Extrait présenté:

== == ==

Quelques reflexions sur la “langue B”

Qu’est-ce que la langue ‘B’ ?

– Il faut d’abord préciser la nature, pour l’AIIC et les interprètes de conférence professionnels, de cette ‘langue B’. Il s’agit d’une langue active, capable d’être employée quant à moi en consécutive et en simultanée. Certains acceptent que la combinaison C > B peut ne pas être offerte, ou l’être seulement en consécutive, mais l’ avis personnel de l’auteur est qu’une langue active doit l’être à partir de toutes les autres langues de travail de l’interprète.

– En parlant ici de la langue ‘A’ dite ‘maternelle’, j’entends un niveau de langue hors du commun, car il ne suffit pas d’être ressortissant d’un pays et d’être d’une certaine expression linguistique pour prétendre maîtriser cette langue comme se le doit un interprète de conférence. Il s’en suit que certaines langues ‘B’ peuvent être supérieures, comme vecteurs d’expression, à une langue ‘A’ moyenne.

– N’oublions pas non plus que ‘biactif’ n’est pas synonyme de ‘bilingue’ ; les vrais bilingues (culturels, émotionnels, linguistiques..) sont très très rares, et ne sont pas forcément de bons interprètes du fait de leur seul bilinguisme. A titre d’exemple, sur le 39 interprètes permanents actuellement en exercice à l’OTAN, tous biactifs, 6 sont bilingues, soit ‘double A’ d’après les catégories AIIC.

– On rencontre aussi assez fréquemment le cas de figure de l’interprète en herbe qui ne possède pas de langue à proprement parler maternelle et qui, à la différence du bilinguisme auquel sa vie précédente a pu lui laisser croire, possède deux langues ‘B’, aucune n’étant maîtrisée au niveau requis chez l’interprète de conférence. En ce cas-ci, la carrière d’interprète de conférence n’est malheureusement pas une aspiration réaliste.

== == ==

Données à traiter:
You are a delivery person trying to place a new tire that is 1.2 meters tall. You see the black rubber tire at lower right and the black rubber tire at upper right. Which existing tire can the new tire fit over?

== == ==

Détails de la tâche:
Pouvez-vous redonner en entier le texte sur la « langue B », sans y changer un seul mot ?

Solution du problème:
Quelques reflexions sur la “langue B”

Qu’est-ce que la langue ‘B’ ?

– Il faut d’abord préciser la nature, pour l’AIIC et les interprètes de conférence professionnels, de cette ‘langue B’. Il s’agit d’une langue active, capable d’être employée quant à moi en consécutive et en simultanée. Certains acceptent que la combinaison C > B peut ne pas être offerte, ou l’être seulement en consécutive, mais l’ avis personnel de l’auteur est qu’une langue active doit l’être à partir de toutes les autres langues de travail de l’interprète.

– En parlant ici de la langue ‘A’ dite ‘maternelle’, j’entends un niveau de langue hors du commun, car il ne suffit pas d’être ressortissant d’un pays et d’être d’une certaine expression linguistique pour prétendre maîtriser cette langue comme se le doit un interprète de conférence. Il s’en suit que certaines langues ‘B’ peuvent être supérieures, comme vecteurs d’expression, à une langue ‘A’ moyenne.

– N’oublions pas non plus que ‘biactif’ n’est pas synonyme de ‘bilingue’ ; les vrais bilingues (culturels, émotionnels, linguistiques..) sont très très rares, et ne sont pas forcément de bons interprètes du fait de leur seul bilinguisme. A titre d’exemple, sur le 39 interprètes permanents actuellement en exercice à l’OTAN, tous biactifs, 6 sont bilingues, soit ‘double A’ d’après les catégories AIIC.

– On rencontre aussi assez fréquemment le cas de figure de l’interprète en herbe qui ne possède pas de langue à proprement parler maternelle et qui, à la différence du bilinguisme auquel sa vie précédente a pu lui laisser croire, possède deux langues ‘B’, aucune n’étant maîtrisée au niveau requis chez l’interprète de conférence. En ce cas-ci, la carrière d’interprète de conférence n’est malheureusement pas une aspiration réaliste.